Recent trends offer three strands of evidence that suggest there is plenty of oil and gas left to find, which should encourage explorers.
First, creaming curves. These plot cumulative volumes found against cumulative exploration wells drilled and provide a measure of resources found per well. While the industry has been finding rather less in recent years compared with previous decades, that is down to drilling fewer wells. The global creaming curve reveals a near straight-line trajectory with a steady gradient of around 30 million boe discovered per well, including the dry holes. It is a trend unchanged over the past four decades and more than 50,000 wells. An abrupt decline in such a long-established trend seems unlikely.
Second, the frequent emergence of big new plays. Since 2000, we observe that important new geological plays typically emerge every 18 months. An overwhelming majority of these ‘needle-moving’ discoveries lie in deepwater environments. After three decades of such exploration, most of the world’s deepwater basins, in waters from 400 metres to over 3,000 metres, are barely drilled.
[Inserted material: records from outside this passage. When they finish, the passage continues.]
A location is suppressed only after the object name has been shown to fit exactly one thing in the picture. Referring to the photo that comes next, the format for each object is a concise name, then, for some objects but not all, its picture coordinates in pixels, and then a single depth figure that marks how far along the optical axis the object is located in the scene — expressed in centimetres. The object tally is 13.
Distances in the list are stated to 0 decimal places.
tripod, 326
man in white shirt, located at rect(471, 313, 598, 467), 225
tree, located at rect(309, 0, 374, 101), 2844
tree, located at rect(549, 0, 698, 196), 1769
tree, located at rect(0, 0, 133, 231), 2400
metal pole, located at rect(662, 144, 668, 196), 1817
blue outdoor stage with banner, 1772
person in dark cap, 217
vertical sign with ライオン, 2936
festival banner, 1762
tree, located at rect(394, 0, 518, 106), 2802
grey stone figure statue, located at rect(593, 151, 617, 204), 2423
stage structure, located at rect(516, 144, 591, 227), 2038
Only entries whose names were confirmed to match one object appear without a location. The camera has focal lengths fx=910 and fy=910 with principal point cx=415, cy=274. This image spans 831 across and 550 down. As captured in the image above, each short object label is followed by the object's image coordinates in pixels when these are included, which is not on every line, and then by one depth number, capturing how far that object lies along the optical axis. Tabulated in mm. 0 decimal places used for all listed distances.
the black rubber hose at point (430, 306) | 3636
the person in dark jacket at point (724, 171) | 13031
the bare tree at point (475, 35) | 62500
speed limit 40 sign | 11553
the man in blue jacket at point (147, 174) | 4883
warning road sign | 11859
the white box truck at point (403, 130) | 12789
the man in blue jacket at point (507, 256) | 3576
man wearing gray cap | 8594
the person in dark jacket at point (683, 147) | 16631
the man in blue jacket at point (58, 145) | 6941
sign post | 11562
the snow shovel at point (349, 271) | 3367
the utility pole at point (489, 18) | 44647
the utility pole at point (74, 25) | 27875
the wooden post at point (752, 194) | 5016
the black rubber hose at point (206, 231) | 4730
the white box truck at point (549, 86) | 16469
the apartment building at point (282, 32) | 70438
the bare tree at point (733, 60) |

Third, recent acreage capture by leading explorers. Those with the greatest knowledge of subsurface potential continue to invest. The Majors have jumped on the bandwagon of deepwater exploration, eager to unlock the next frontier. They now hold nearly 70% of their net acreage in deepwater and dedicate a similar proportion of their exploration and appraisal (E&A) spending to the sector.
Increasingly, national oil companies (NOCs) are following suit, as government mandates to increase production and ensure domestic energy security prevail. Although NOC portfolios show greater variance in their deepwater acreage footprint, companies such as Qatar Energy, Petrobras, PETRONAS and CNOOC now hold 40% to 90% of their global acreage portfolios in deepwater.
Between 2000 and 2013, high-impact successes were dominated by exploration-focused mid to large caps. Exploration and production companies (E&Ps) such as Anadarko, Kosmos, Tullow and Woodside opened many new plays and ranked high among the sector’s leaders for a while. Financial backing largely dried up with the oil-price fall in 2014, and many of these companies were forced to take a more conservative approach to exploration, often shifting towards infrastructure-led opportunities or developing other capabilities. Investors are not yet showing much enthusiasm for E&Ps’ return to exploration frontiers, nor is it obvious what might change that in future.